[Opening Data provided section]

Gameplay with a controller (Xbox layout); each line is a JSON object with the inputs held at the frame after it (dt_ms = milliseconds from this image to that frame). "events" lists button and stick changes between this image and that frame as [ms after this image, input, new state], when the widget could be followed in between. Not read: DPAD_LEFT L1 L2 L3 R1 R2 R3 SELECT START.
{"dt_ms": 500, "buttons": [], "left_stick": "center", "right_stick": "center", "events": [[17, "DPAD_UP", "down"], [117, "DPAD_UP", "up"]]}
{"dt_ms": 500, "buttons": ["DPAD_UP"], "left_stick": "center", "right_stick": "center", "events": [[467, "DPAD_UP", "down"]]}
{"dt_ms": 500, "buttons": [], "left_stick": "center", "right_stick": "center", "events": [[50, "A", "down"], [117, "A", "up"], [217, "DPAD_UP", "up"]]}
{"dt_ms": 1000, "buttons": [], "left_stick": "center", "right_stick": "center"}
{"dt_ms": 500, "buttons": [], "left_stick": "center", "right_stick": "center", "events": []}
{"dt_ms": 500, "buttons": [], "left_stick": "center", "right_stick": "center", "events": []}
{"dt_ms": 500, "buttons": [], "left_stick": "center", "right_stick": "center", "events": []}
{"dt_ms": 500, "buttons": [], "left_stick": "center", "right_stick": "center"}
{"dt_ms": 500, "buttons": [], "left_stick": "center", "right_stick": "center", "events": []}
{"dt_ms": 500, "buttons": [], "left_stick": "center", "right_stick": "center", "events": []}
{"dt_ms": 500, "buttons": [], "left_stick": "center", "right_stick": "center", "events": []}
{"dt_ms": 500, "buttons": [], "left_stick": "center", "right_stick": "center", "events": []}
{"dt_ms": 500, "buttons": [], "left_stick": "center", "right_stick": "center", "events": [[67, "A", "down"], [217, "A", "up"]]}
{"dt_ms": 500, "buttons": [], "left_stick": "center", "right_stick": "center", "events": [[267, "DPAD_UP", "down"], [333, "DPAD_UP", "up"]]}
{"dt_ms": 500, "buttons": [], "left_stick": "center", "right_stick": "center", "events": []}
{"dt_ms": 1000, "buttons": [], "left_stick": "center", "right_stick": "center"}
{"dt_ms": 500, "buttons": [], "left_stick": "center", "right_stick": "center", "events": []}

[Closing Data provided section]

> _What is needed_:
The whole set of records needs to be written out exactly.

> _Written response_:
Gameplay with a controller (Xbox layout); each line is a JSON object with the inputs held at the frame after it (dt_ms = milliseconds from this image to that frame). "events" lists button and stick changes between this image and that frame as [ms after this image, input, new state], when the widget could be followed in between. Not read: DPAD_LEFT L1 L2 L3 R1 R2 R3 SELECT START.
{"dt_ms": 500, "buttons": [], "left_stick": "center", "right_stick": "center", "events": [[17, "DPAD_UP", "down"], [117, "DPAD_UP", "up"]]}
{"dt_ms": 500, "buttons": ["DPAD_UP"], "left_stick": "center", "right_stick": "center", "events": [[467, "DPAD_UP", "down"]]}
{"dt_ms": 500, "buttons": [], "left_stick": "center", "right_stick": "center", "events": [[50, "A", "down"], [117, "A", "up"], [217, "DPAD_UP", "up"]]}
{"dt_ms": 1000, "buttons": [], "left_stick": "center", "right_stick": "center"}
{"dt_ms": 500, "buttons": [], "left_stick": "center", "right_stick": "center", "events": []}
{"dt_ms": 500, "buttons": [], "left_stick": "center", "right_stick": "center", "events": []}
{"dt_ms": 500, "buttons": [], "left_stick": "center", "right_stick": "center", "events": []}
{"dt_ms": 500, "buttons": [], "left_stick": "center", "right_stick": "center"}
{"dt_ms": 500, "buttons": [], "left_stick": "center", "right_stick": "center", "events": []}
{"dt_ms": 500, "buttons": [], "left_stick": "center", "right_stick": "center", "events": []}
{"dt_ms": 500, "buttons": [], "left_stick": "center", "right_stick": "center", "events": []}
{"dt_ms": 500, "buttons": [], "left_stick": "center", "right_stick": "center", "events": []}
{"dt_ms": 500, "buttons": [], "left_stick": "center", "right_stick": "center", "events": [[67, "A", "down"], [217, "A", "up"]]}
{"dt_ms": 500, "buttons": [], "left_stick": "center", "right_stick": "center", "events": [[267, "DPAD_UP", "down"], [333, "DPAD_UP", "up"]]}
{"dt_ms": 500, "buttons": [], "left_stick": "center", "right_stick": "center", "events": []}
{"dt_ms": 1000, "buttons": [], "left_stick": "center", "right_stick": "center"}
{"dt_ms": 500, "buttons": [], "left_stick": "center", "right_stick": "center", "events": []}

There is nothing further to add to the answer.